Helsinki in November
Photography: Phil Gale & Emmie Collinge
Words: Phil Gale
The taxi driver makes the same sharp inhale-through-the-teeth when we explain why we are here as we navigate our way out of Helsinki airport. It’s dark, very dark. The sort of dark that you associate with the Nordics in the winter. There is wet snow falling on the empty roads. ‘Winter is coming’ the driver continues, now he’s learned that we are neither here for business of the indoor meeting kind, or to visit friends. ‘Not many people come to Helsinki in November,’ he says, probingly. We proceed to tell him that we’re here to test, and shoot, a winter running collection, looking for ‘dank and darkness’. His final comment hangs in the air: Finland is perfect then.’
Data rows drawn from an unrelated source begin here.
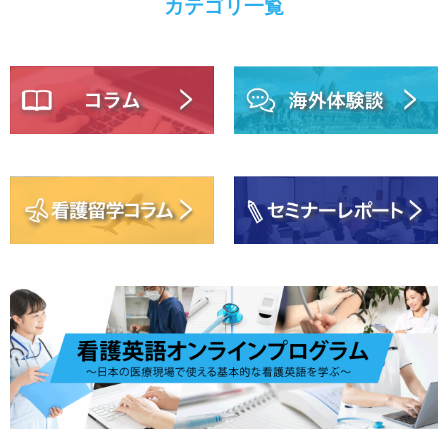
カテゴリ一覧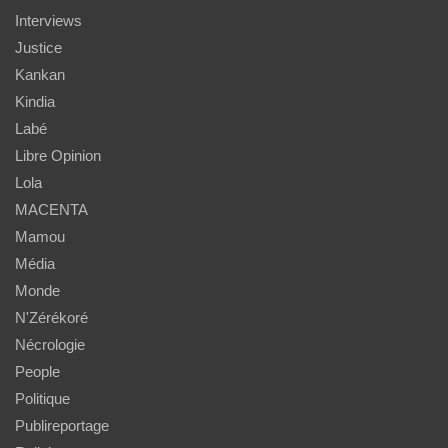
Interviews
Justice
Kankan
Kindia
Labé
Libre Opinion
Lola
MACENTA
Mamou
Média
Monde
N'Zérékoré
Nécrologie
People
Politique
Publireportage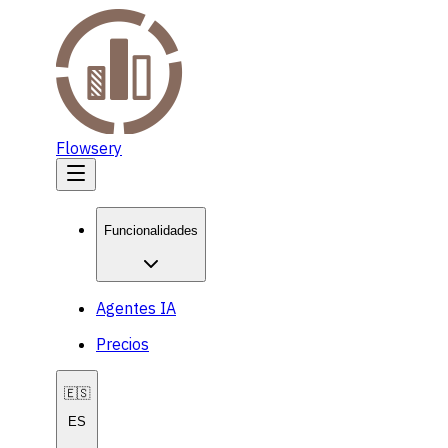
Flowsery
Funcionalidades
Agentes IA
Precios
🇪🇸
ES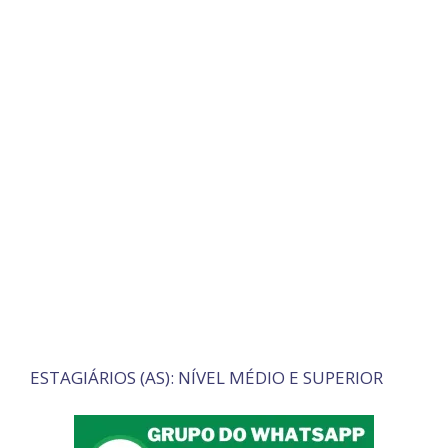
ESTAGIÁRIOS (AS): NÍVEL MÉDIO E SUPERIOR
There are images of Nordic winters—you know the ones, the snow-blanketed, Christmas card-like scenes that tourist boards would be proud of. But what very few tell you is that before the snow, ice and subzero temperatures arrive, there is a sustained period of early winter when this region makes the UK look bright, dry and cheery.
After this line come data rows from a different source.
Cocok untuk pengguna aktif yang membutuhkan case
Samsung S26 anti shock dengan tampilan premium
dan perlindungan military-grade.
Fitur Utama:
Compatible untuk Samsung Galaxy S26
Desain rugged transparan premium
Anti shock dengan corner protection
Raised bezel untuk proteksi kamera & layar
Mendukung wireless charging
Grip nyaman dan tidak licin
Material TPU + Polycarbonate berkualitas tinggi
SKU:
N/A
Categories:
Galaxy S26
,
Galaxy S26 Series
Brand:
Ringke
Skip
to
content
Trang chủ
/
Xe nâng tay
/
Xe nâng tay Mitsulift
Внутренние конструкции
As runners, we recognise that the build-up to the shortest day can sometimes align with a lull in motivation. It can become harder to find inspiration in your running. The thought of being outdoors over moving through that dank cold, which slowly seeps into your bones, makes the warmth and comfort of the sofa during those long nights hard to leave. Naturally, that is where the right clothing comes in, and it’s the reason why we are here.
On the first morning, we learn there’s little escape from the greyness. Sunrise is nothing more than a tone change from black to grey. It is only the lights of the city and the world passing through it that add some colour to the mix. With numerous parks, large harbours, and the typically Nordic low population density (for a capital city, that is), we are soon surrounded by colourless nature. The white trunks of the Birches contrast the blackness that’s embedded deeper in the forests. Though even with a world that is damp, grey and cold, we feel a buzz of being outside. Fabrics, cuts and clothing systems keep us toasty in the chill as we explore this inwardly vibrant city on foot.
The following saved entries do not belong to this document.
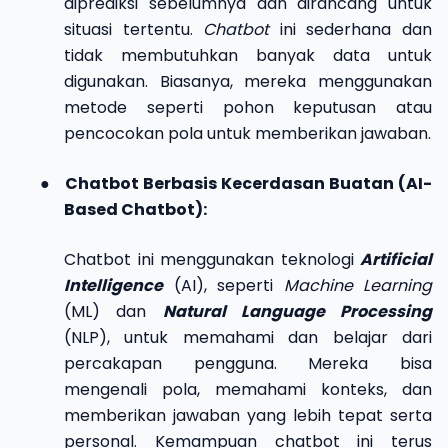
diprediksi sebelumnya dan dirancang untuk
situasi tertentu.
Chatbot
ini sederhana dan
tidak membutuhkan banyak data untuk
digunakan. Biasanya, mereka menggunakan
metode seperti pohon keputusan atau
pencocokan pola untuk memberikan jawaban.
●
Chatbot Berbasis Kecerdasan Buatan (AI-
Based Chatbot):
Chatbot ini menggunakan teknologi
Artificial
Intelligence
(AI), seperti
Machine Learning
(ML) dan
Natural Language Processing
(NLP), untuk memahami dan belajar dari
percakapan pengguna. Mereka bisa
mengenali pola, memahami konteks, dan
memberikan jawaban yang lebih tepat serta
personal. Kemampuan chatbot ini terus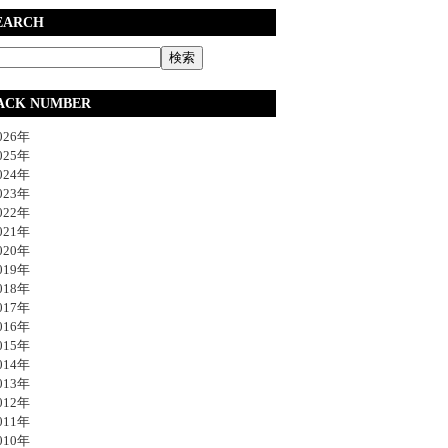
EARCH
ACK NUMBER
26年
25年
24年
23年
22年
21年
20年
19年
18年
17年
16年
15年
14年
13年
12年
11年
10年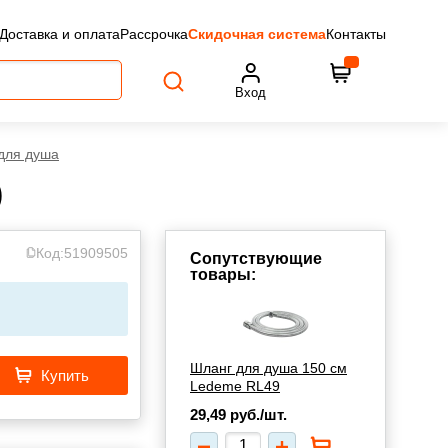
Доставка и оплата
Рассрочка
Скидочная система
Контакты
Вход
для душа
)
Код:
51909505
Сопутствующие
товары:
Шланг для душа 150 см
Купить
Ledeme RL49
29,49
руб./шт.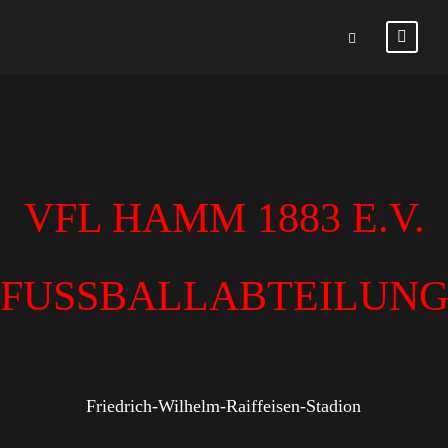
VFL HAMM 1883 E.V.
FUSSBALLABTEILUN
Friedrich-Wilhelm-Raiffeisen-Stadion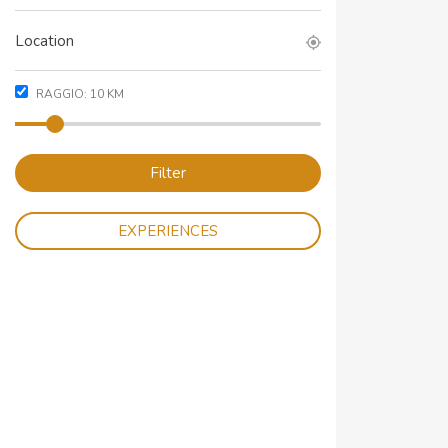
RAGGIO:
10
KM
Filter
EXPERIENCES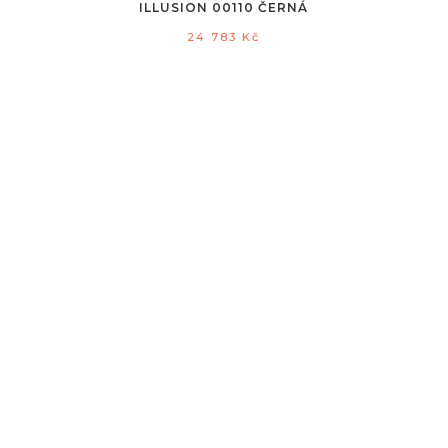
ILLUSION 00110 ČERNÁ
24 783
Kč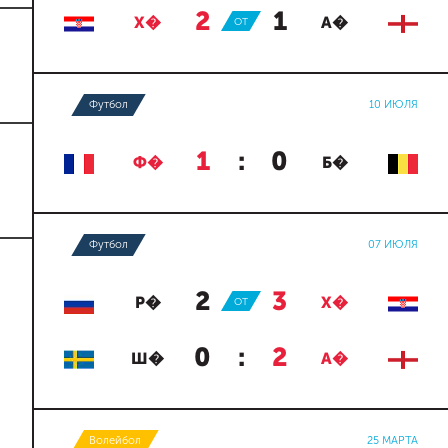
2
:
1
Х�
ОТ
А�
Футбол
10 ИЮЛЯ
1
:
0
Ф�
Б�
Футбол
07 ИЮЛЯ
2
:
3
Р�
ОТ
Х�
0
:
2
Ш�
А�
Волейбол
25 МАРТА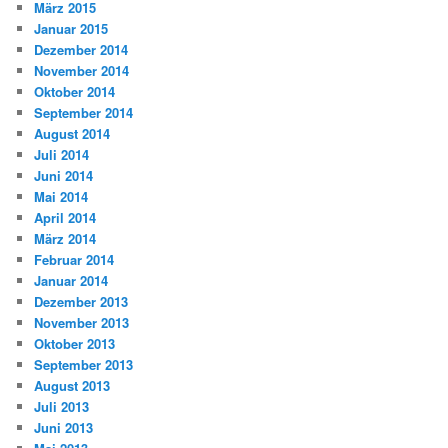
März 2015
Januar 2015
Dezember 2014
November 2014
Oktober 2014
September 2014
August 2014
Juli 2014
Juni 2014
Mai 2014
April 2014
März 2014
Februar 2014
Januar 2014
Dezember 2013
November 2013
Oktober 2013
September 2013
August 2013
Juli 2013
Juni 2013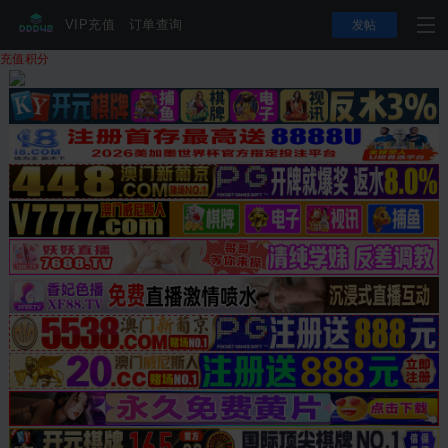
VIP充值
订单查询
发帖
充值积分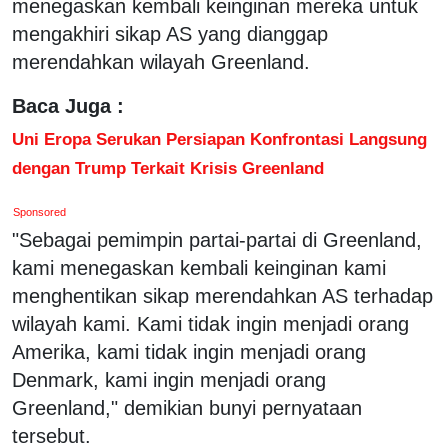
menegaskan kembali keinginan mereka untuk
mengakhiri sikap AS yang dianggap
merendahkan wilayah Greenland.
Baca Juga :
Uni Eropa Serukan Persiapan Konfrontasi Langsung
dengan Trump Terkait Krisis Greenland
Sponsored
"Sebagai pemimpin partai-partai di Greenland,
kami menegaskan kembali keinginan kami
menghentikan sikap merendahkan AS terhadap
wilayah kami. Kami tidak ingin menjadi orang
Amerika, kami tidak ingin menjadi orang
Denmark, kami ingin menjadi orang
Greenland," demikian bunyi pernyataan
tersebut.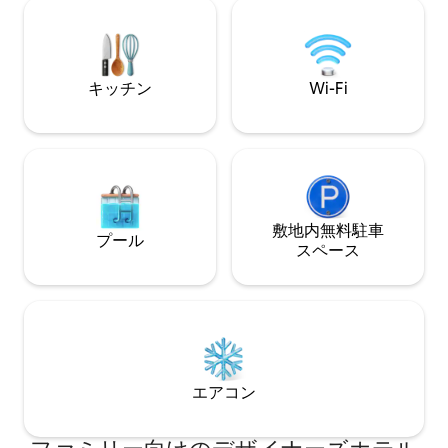
スルーム、専用ベ
どまで車で数分です。 • レコーディング
す。天井が10フ
スタジオ、コーヒー、地元のレストラン
き出しレンガ、2
まで徒歩圏内 ご予約の前にリスティング
あり、一流の空間
をよくお読みください。
ィックやアンティ
キッチン
Wi-Fi
て行けます。
敷地内無料駐⁠車
プール
ス⁠ペ⁠ー⁠ス
エアコン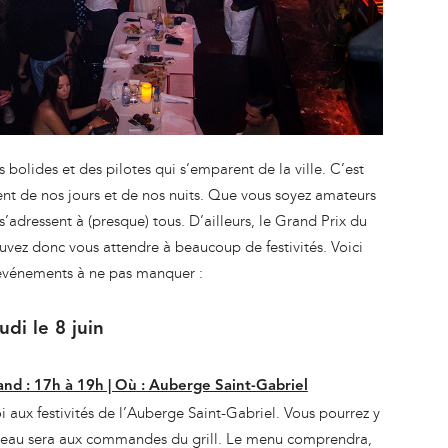
bolides et des pilotes qui s’emparent de la ville. C’est
rent de nos jours et de nos nuits. Que vous soyez amateurs
adressent à (presque) tous. D’ailleurs, le Grand Prix du
uvez donc vous attendre à beaucoup de festivités. Voici
événements à ne pas manquer :
udi le 8 juin
nd : 17h à 19h | Où : Auberge Saint-Gabriel
aux festivités de l’Auberge Saint-Gabriel. Vous pourrez y
 Juneau sera aux commandes du grill. Le menu comprendra,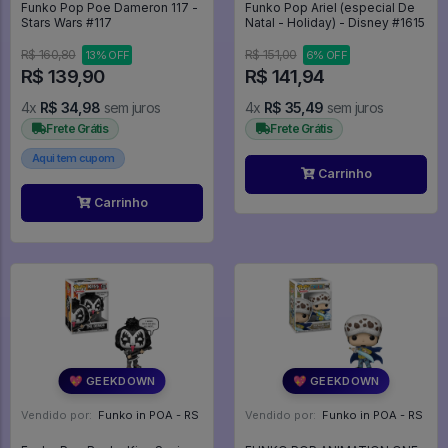
Funko Pop Poe Dameron 117 -
Funko Pop Ariel (especial De
Stars Wars #117
Natal - Holiday) - Disney #1615
R$ 160,80
R$ 151,00
13% OFF
6% OFF
R$ 139,90
R$ 141,94
4x
R$ 34,98
sem juros
4x
R$ 35,49
sem juros
Frete Grátis
Frete Grátis
Aqui tem cupom
Carrinho
Carrinho
💖 GEEKDOWN
💖 GEEKDOWN
Vendido por:
Funko in POA - RS
Vendido por:
Funko in POA - RS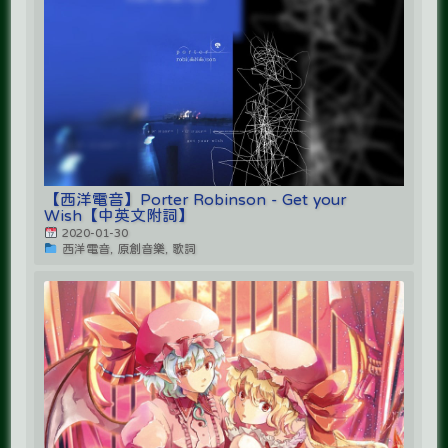
【西洋電音】Porter Robinson - Get your
Wish【中英文附詞】
2020-01-30
西洋電音, 原創音樂, 歌詞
For the final shakedown of the products, we head to Lahti, known across the winter sports community for its ski jumps and for hosting 100 years of World Cup Cross-Country Skiing. The ski tracks, before they get covered in snow, are suitably soft gravel. Navigation taken on the highest of the six ski jumps, that can be seen towering above the city from miles around. It feels like the perfect location to prepare for our own cross-country season. Natural fartleks on the short, steep climbs make us work, whilst the descents allow us to stride out. It feels like the Finns have everything worked out—then we find out that their own XC season is short, very short, and doesn’t kick off until April.
As we get closer to the greyest day festival in Lahti—yep, it’s a thing—we’re not disappointed. The incessant rain and a deep chill hints that winter is very close. Being outside in these conditions gives us energy, the feeling of being scratched by the change in seasons with the elements washing over us, makes us feel like we’ve experienced full immersion in Finland. That, and our daily post-run saunas.
We later find out that a few years ago the Helsinki tourist board ran a marketing campaign with the slogan ‘Nobody in their right mind would come to Helsinki in November. Except you, you badass. WELCOME!’ A fitting find post-trip, and one that felt even more ironic, as when the dawn of the ‘Greyest Day’ festival in Lahti arrived, we were treated to the first sight of blue sky and low sunlight, making us conclude that even nature can be as ironic as marketing agencies.